35) an fi’s position in fx markets generally reflects four trading activities. what are they,
and which cause the fi to bear fx risk?
36) why are mutual funds popular with individual investors?
37) explain how a drop in the value of the dollar could affect the u.s. import and export
sectors.
38) you have 5 years until you need to take your money out of your investments to
make a planned expenditure. right now bonds are promising an 8% return. you buy a
5-year duration bond. after you buy the bond, interest rates fall to 6% and stay there for
the full five years. you reinvest the coupons and earn 6%. will your realized return be
more or less than the originally promised 8%? explain.

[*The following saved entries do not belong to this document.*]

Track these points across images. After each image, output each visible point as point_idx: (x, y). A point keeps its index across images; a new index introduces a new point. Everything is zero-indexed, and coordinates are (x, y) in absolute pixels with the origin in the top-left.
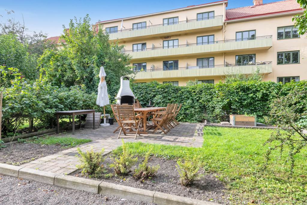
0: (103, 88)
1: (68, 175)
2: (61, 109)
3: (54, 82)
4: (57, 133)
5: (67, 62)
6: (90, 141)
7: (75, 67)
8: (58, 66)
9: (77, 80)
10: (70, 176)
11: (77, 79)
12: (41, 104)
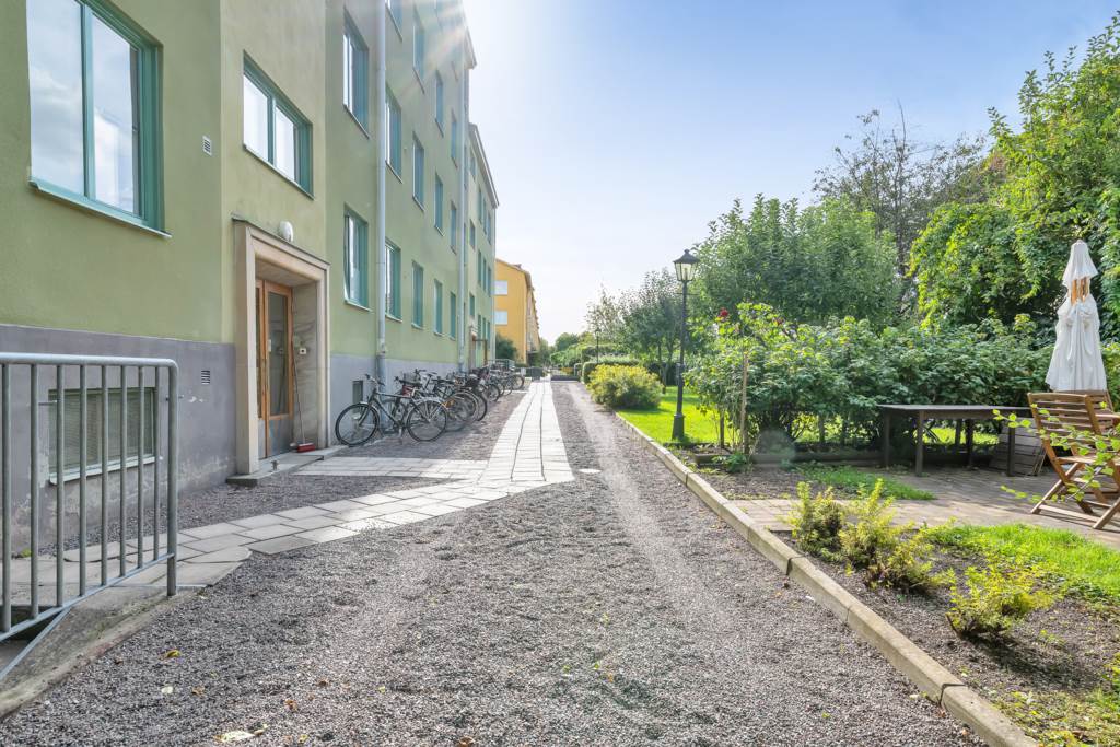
0: (1075, 325)
1: (772, 532)
2: (902, 399)
3: (956, 310)
4: (882, 466)
5: (999, 236)
6: (927, 498)
7: (1023, 251)
8: (973, 254)
9: (1026, 297)
10: (772, 536)
11: (1028, 292)
12: (840, 380)
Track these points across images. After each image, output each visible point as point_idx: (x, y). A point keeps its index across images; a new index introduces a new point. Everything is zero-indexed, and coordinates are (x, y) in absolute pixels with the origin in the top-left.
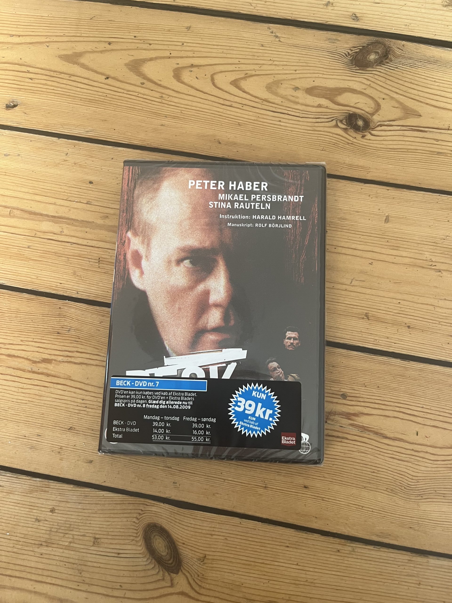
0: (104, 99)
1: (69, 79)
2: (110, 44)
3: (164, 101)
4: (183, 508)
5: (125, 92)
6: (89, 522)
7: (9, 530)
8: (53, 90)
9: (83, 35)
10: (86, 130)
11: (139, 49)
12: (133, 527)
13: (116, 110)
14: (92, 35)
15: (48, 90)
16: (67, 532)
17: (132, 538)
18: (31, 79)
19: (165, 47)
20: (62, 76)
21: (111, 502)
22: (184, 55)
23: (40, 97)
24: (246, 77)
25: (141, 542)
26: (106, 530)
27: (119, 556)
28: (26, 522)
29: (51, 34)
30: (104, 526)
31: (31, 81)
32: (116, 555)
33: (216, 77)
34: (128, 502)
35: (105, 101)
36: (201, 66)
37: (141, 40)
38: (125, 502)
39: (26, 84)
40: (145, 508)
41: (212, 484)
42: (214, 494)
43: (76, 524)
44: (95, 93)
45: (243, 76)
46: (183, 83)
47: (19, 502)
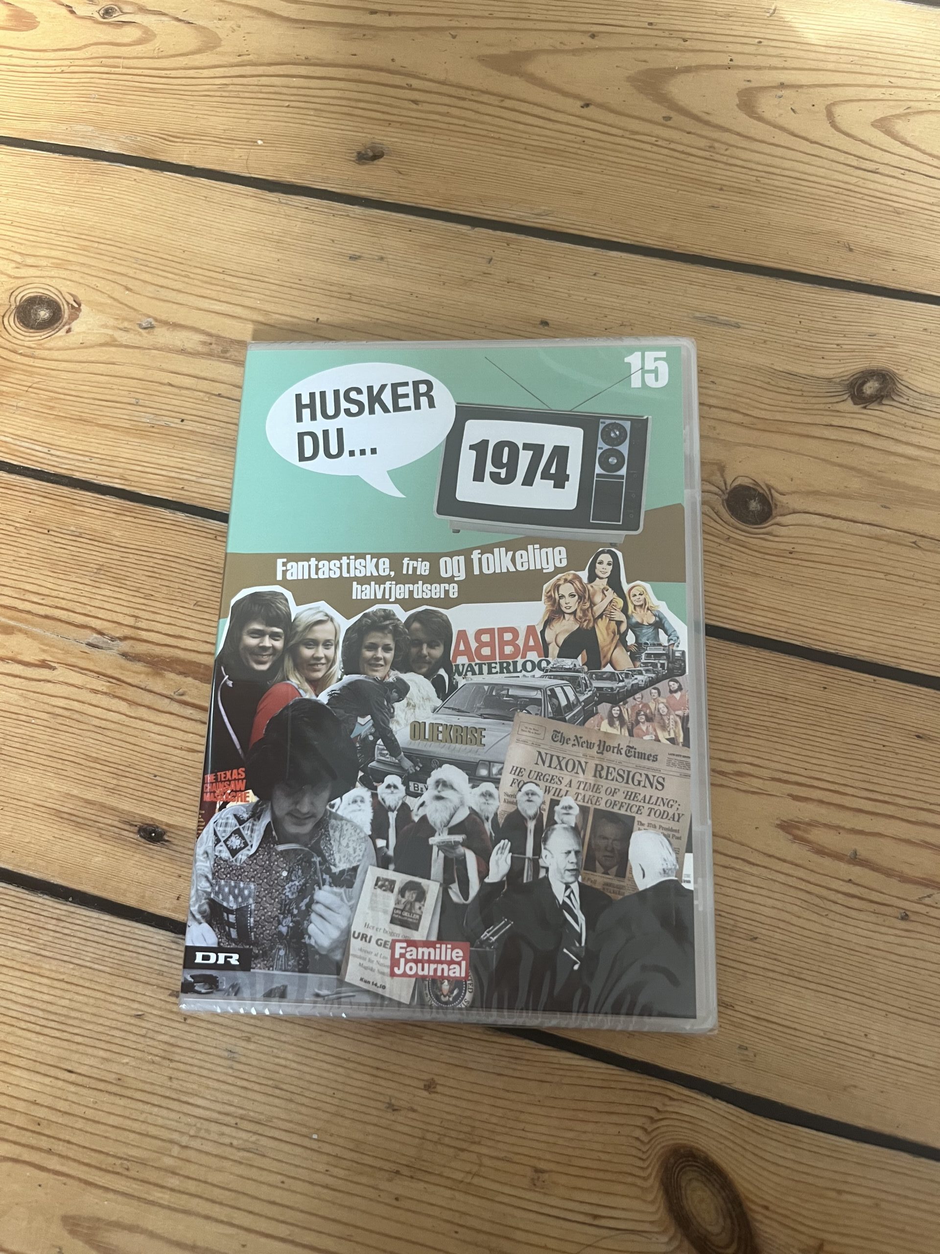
0: (579, 148)
1: (500, 104)
2: (593, 36)
3: (717, 157)
4: (765, 1116)
5: (627, 134)
6: (521, 1126)
7: (317, 1126)
8: (464, 126)
9: (533, 17)
10: (536, 211)
11: (659, 49)
12: (634, 1152)
13: (605, 172)
14: (552, 18)
15: (452, 127)
16: (464, 1145)
17: (630, 1179)
18: (415, 102)
19: (720, 47)
20: (485, 98)
21: (579, 1081)
22: (762, 65)
23: (436, 141)
24: (909, 114)
25: (655, 1193)
26: (565, 1152)
27: (596, 1222)
28: (363, 1109)
29: (463, 12)
30: (561, 1142)
31: (414, 106)
32: (588, 1220)
33: (838, 110)
34: (623, 1086)
35: (579, 152)
36: (801, 86)
37: (664, 30)
38: (613, 1085)
39: (404, 112)
40: (664, 1105)
41: (842, 1062)
42: (845, 1090)
43: (489, 1127)
44: (558, 135)
45: (901, 111)
46: (760, 119)
47: (347, 1055)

39) why is it important to regulate the mutual fund industry?
40) how have recent changes in discount window credit programs affected the use of
this tool for monetary policy?
41) explain how an fi’s capital protects against credit risk and interest rate risk.
42) in dollars, how many subprime mortgages were originated in relation to the total
mortgage market in 2006? how has the subprime crisis affected the profitability of
finance companies? are all finance companies equally affected? explain.